Mar 12, 2019, by Lorcan Roche Kelly
Boeing Co. is facing a wider crisis of confidence in its crucial 737 Max plane following the weekend crash in Ethiopia, with Singapore and Australia temporarily blocking the best-selling model from their airspace. Indonesia’s Lion Air, one of the biggest customers for the jet, is considering switching to the Airbus SE’s A320 family amid plans to suspend existing orders it has with the U.S. plane maker. The Federal Aviation Administration yesterday signaled its confidence in the 737 Max, as there isn’t yet conclusive evidence to link Sunday’s crash with a fatal Lion Air disaster in October. Shares in Boeing were lower again this morning in pre-market trading.
British Prime Minister Theresa May secured some concessions from the EU yesterday ahead of tonight’s vote in Parliament on the deal. Over the course of today, traders will watch for comments from the pro-Brexit wing of the Conservative Party, the Democratic Unionist Party, and the opinion of Attorney General Geoffrey Cox on the legal guarantees won by the prime minister to assess whether there is enough support to pass the deal. The British pound rallied strongly yesterday evening, and seems set for a wild ride, no matter what the outcome later.

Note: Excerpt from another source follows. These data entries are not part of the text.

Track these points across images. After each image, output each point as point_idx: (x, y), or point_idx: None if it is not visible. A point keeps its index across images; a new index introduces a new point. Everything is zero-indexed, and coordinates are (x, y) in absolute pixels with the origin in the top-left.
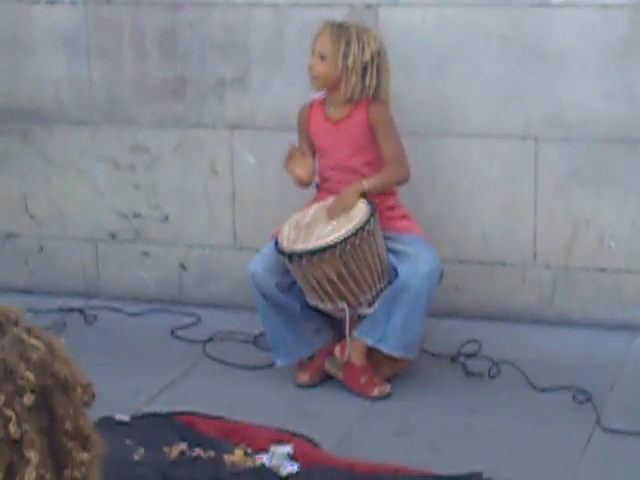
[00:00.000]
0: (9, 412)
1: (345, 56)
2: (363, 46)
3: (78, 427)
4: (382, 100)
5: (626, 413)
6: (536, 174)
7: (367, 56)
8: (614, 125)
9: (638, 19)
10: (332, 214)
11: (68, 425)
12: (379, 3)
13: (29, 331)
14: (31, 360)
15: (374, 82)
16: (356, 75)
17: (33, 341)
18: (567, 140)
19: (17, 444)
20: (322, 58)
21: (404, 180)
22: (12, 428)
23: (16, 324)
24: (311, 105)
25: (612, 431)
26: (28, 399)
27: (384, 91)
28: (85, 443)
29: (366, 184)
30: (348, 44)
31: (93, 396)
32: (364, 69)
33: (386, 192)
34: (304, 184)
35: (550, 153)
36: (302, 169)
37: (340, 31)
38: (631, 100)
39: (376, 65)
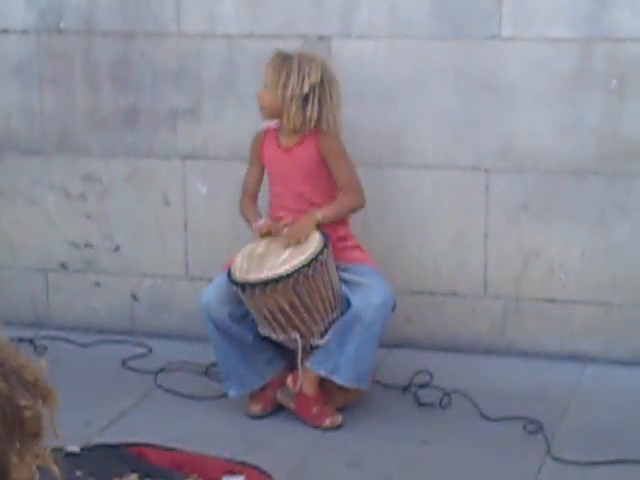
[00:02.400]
0: None
1: (284, 87)
2: (303, 78)
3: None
4: (329, 130)
5: (576, 443)
6: (487, 205)
7: (306, 88)
8: (564, 157)
9: (587, 52)
10: (287, 242)
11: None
12: (331, 35)
13: None
14: None
15: (315, 114)
16: (295, 106)
17: None
18: (518, 172)
19: None
20: (266, 88)
21: (359, 207)
22: None
23: None
24: (266, 132)
25: (562, 461)
26: None
27: (326, 122)
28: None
29: (320, 215)
30: (288, 75)
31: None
32: (305, 100)
33: (338, 222)
34: None
35: (501, 185)
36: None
37: (284, 62)
38: (581, 132)
39: (317, 96)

U.S. and Chinese trade representatives held further talks over critical issues in a phone call overnight, with China’s state-run Xinhua News Agency reporting that arrangements were agreed for the next stage of negotiations. Chinese officials remain wary of President Donald Trump’s request for Xi Jinping to fly to the U.S. to finalize the deal as they fear Xi may be embarrassed by an unpredictable Trump, or forced into a last-minute concession. White House spokeswoman Sarah Huckabee Sanders said that a date still hasn’t been set for the meeting.
Overnight, the MSCI Asia Pacific Index climbed 1.1 percent while Japan’s Topix index closed 1.5 percent higher with technology stocks leading the gains. In Europe, the Stoxx 600 Index was 0.2 percent higher at 5:50 a.m. Eastern Time as investors await the result of the Brexit vote in London later. S&P futures pointed to a small rise at the open, the 10-year Treasury yield was at 2.666 percent and gold was higher.
At 8:30 a.m. U.S. inflation data for February is released, with economists expecting the key core reading to hold unchanged at 2.2 percent for the fourth month in a row. The U.S. Consumer Financial Protection Bureau sends its semi-annual report to Congress later. For oil investors, all eyes are on Houston, Texas, where the great and the good of the industry are meeting at the CERAWeek conference.